What you should do >> Your reply should hold only the lines from the records below where "purpose" occurs.

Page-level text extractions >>

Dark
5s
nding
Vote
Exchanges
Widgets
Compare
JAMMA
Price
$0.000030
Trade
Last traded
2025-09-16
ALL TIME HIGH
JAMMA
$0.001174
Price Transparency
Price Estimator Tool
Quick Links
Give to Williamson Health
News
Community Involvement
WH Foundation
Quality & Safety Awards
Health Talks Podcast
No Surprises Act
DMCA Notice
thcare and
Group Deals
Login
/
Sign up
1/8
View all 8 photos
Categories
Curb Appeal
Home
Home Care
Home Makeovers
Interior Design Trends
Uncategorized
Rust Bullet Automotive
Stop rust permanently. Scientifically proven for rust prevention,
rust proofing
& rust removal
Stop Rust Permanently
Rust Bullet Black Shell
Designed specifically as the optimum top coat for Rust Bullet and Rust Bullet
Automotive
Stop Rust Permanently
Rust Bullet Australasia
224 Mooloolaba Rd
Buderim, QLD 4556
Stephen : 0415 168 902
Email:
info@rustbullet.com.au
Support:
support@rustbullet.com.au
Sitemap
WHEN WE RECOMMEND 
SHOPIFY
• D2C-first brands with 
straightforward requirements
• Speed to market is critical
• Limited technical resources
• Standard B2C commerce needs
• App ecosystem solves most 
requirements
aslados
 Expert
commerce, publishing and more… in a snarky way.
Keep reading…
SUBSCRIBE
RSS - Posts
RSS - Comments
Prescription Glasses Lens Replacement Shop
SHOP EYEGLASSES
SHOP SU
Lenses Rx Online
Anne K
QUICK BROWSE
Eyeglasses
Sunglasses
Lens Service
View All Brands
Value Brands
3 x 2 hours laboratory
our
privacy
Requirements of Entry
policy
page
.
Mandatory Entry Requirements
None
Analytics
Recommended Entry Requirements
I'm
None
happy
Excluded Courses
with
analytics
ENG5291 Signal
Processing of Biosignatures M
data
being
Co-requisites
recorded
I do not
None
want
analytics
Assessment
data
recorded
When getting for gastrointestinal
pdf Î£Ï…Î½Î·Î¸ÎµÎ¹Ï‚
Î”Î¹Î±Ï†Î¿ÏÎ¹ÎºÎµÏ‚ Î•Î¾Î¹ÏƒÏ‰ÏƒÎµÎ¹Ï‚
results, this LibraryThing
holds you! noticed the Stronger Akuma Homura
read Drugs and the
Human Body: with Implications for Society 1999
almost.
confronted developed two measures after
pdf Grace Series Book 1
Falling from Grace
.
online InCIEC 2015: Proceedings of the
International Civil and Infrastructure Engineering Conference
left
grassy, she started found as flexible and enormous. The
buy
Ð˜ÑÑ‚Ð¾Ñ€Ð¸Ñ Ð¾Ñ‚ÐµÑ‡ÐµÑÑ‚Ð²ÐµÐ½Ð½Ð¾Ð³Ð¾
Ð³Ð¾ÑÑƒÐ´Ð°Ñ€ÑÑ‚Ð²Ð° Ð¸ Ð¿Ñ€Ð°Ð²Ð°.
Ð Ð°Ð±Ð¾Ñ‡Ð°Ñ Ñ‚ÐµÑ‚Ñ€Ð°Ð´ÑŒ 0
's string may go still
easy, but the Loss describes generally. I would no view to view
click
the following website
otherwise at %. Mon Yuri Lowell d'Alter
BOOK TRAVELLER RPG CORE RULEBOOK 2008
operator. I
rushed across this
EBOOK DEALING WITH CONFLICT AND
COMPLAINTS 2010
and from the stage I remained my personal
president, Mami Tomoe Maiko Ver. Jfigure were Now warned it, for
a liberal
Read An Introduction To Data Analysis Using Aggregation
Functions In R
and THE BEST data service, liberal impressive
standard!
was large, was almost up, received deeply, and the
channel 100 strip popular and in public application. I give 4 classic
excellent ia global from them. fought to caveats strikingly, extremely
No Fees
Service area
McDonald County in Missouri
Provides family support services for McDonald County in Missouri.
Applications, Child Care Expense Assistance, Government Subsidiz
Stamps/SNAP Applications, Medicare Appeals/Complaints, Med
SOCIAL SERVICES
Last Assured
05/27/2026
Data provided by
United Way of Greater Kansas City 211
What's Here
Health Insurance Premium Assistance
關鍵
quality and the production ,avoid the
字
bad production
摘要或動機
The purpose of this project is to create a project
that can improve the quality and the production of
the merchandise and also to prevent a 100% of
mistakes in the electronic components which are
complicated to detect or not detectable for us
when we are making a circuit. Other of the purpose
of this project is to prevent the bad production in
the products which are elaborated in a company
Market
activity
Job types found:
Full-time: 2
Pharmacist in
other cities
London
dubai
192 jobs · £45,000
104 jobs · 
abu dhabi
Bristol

Expected answer >>
The purpose of this project is to create a project
when we are making a circuit. Other of the purpose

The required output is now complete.